Data entries:
* * * * * * * * *
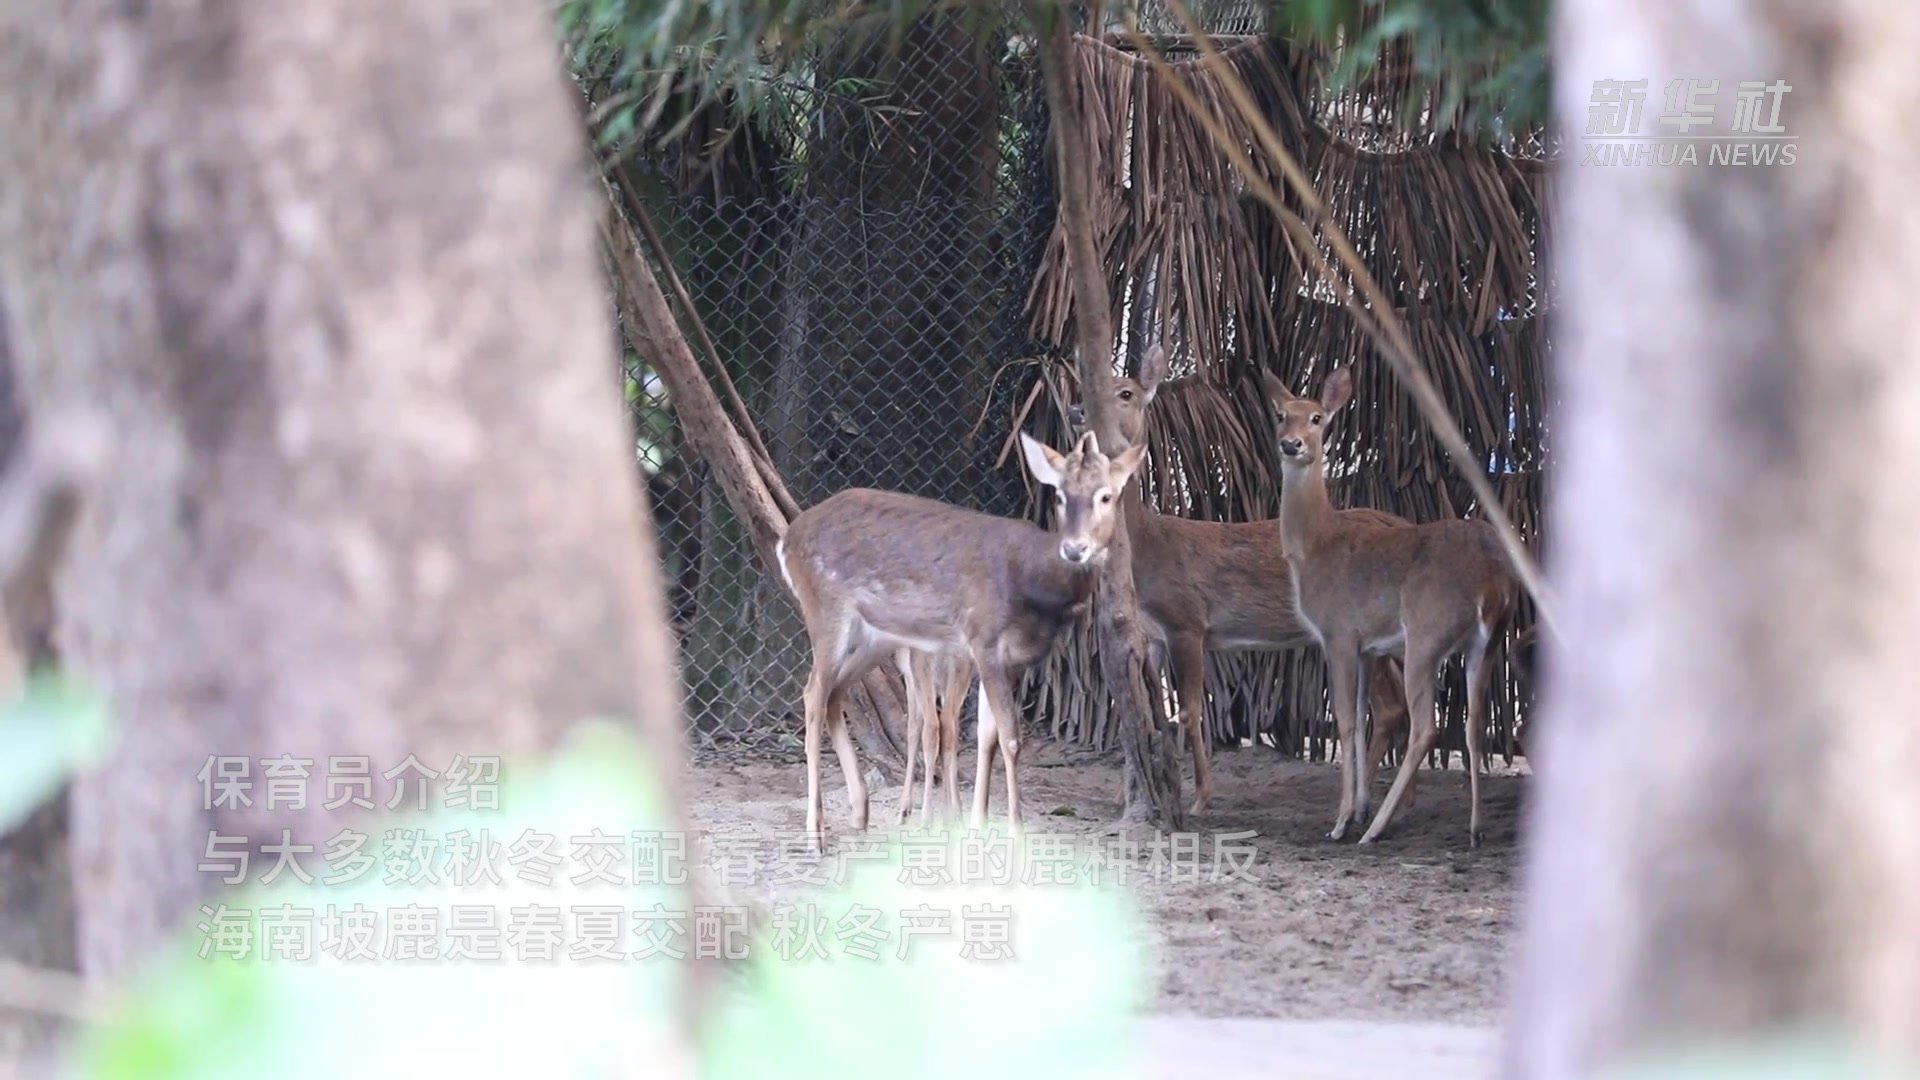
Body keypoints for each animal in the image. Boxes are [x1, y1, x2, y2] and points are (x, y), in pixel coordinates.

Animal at [775, 428, 1136, 849]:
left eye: (1106, 496)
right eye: (1060, 496)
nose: (1075, 548)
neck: (1034, 584)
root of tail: (785, 540)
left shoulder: (1010, 661)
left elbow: (987, 735)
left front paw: (976, 824)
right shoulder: (984, 640)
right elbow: (1010, 738)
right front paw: (1014, 830)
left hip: (875, 637)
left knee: (835, 695)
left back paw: (860, 813)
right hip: (826, 610)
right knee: (813, 694)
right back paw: (816, 832)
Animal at [1067, 345, 1428, 814]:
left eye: (1125, 392)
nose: (1077, 410)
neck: (1148, 544)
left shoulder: (1187, 621)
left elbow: (1190, 710)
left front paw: (1201, 797)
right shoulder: (1154, 633)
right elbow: (1144, 705)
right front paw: (1127, 793)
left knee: (1388, 706)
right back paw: (1401, 799)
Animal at [1267, 365, 1520, 845]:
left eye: (1317, 418)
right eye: (1281, 415)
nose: (1291, 445)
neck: (1315, 545)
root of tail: (1493, 581)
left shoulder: (1338, 633)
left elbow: (1346, 720)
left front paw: (1343, 820)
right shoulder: (1368, 647)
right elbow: (1363, 716)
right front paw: (1358, 807)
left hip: (1426, 633)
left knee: (1427, 726)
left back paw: (1375, 830)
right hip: (1488, 642)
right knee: (1475, 722)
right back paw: (1475, 827)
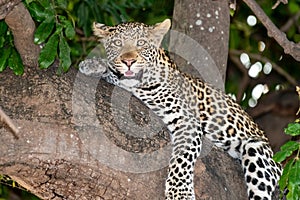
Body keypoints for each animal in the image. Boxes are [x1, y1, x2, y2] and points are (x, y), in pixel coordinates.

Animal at [79, 19, 282, 200]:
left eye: (141, 43)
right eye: (117, 44)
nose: (128, 61)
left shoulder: (186, 119)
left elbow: (182, 159)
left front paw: (180, 193)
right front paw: (92, 65)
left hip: (257, 150)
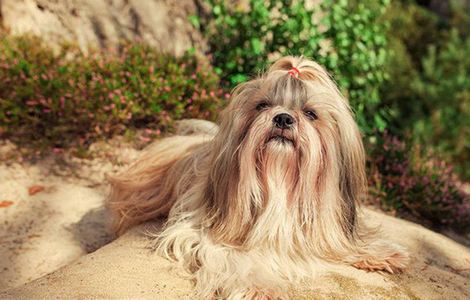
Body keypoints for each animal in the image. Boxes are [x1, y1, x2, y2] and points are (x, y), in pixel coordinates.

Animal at [108, 55, 410, 298]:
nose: (283, 118)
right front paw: (260, 286)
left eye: (310, 113)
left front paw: (378, 253)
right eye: (263, 105)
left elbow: (338, 244)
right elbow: (234, 259)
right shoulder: (203, 235)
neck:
* * * * * * * * *
EXERCISE BRIEF
Nothing but an exact repeat of the records, pictures excluded, belongs in the answer.

RESPONSE AREA
Body keypoints for each animal in the image. Boxes are [x1, y1, x2, y2] and points are (x, y), in pixel coordinates.

Animal at [775, 428, 1136, 849]:
left eye: (1106, 496)
right eye: (1060, 496)
nose: (1075, 548)
neck: (1034, 584)
root of tail: (785, 540)
left shoulder: (1010, 661)
left elbow: (987, 735)
left front paw: (976, 824)
right shoulder: (984, 640)
right elbow: (1010, 738)
right front paw: (1014, 830)
left hip: (875, 637)
left knee: (835, 695)
left back paw: (860, 813)
right hip: (826, 610)
right knee: (813, 694)
right back paw: (816, 832)
Animal at [1067, 345, 1428, 814]:
left eye: (1125, 392)
nose: (1077, 410)
neck: (1148, 544)
left shoulder: (1187, 621)
left elbow: (1190, 710)
left front paw: (1201, 797)
right shoulder: (1154, 633)
right elbow: (1144, 705)
right front paw: (1127, 793)
left knee: (1388, 706)
right back paw: (1401, 799)
Animal at [1267, 365, 1520, 845]:
left eye: (1317, 418)
right eye: (1281, 415)
nose: (1291, 445)
neck: (1315, 545)
root of tail: (1493, 581)
left shoulder: (1338, 633)
left elbow: (1346, 720)
left front paw: (1343, 820)
right shoulder: (1368, 647)
right elbow: (1363, 716)
right front paw: (1358, 807)
left hip: (1426, 633)
left knee: (1427, 726)
left back paw: (1375, 830)
right hip: (1488, 642)
right knee: (1475, 722)
right back paw: (1475, 827)
Body keypoints for each animal in the image. Boxes are [x1, y1, x2, y2] and points are (x, y), in pixel coordinates.

Animal at [79, 19, 282, 200]:
left eye: (141, 43)
right eye: (117, 44)
nose: (128, 61)
left shoulder: (186, 119)
left elbow: (182, 159)
left front paw: (180, 193)
right front paw: (92, 65)
left hip: (257, 150)
Body keypoints for each animal in the image. Boxes are [x1, y1, x2, y2] and points are (x, y), in pixel coordinates.

Animal at [108, 55, 410, 298]:
nose: (283, 118)
right front paw: (260, 286)
left eye: (310, 113)
left front paw: (378, 253)
right eye: (263, 105)
left elbow: (338, 244)
right elbow: (234, 259)
right shoulder: (203, 235)
neck:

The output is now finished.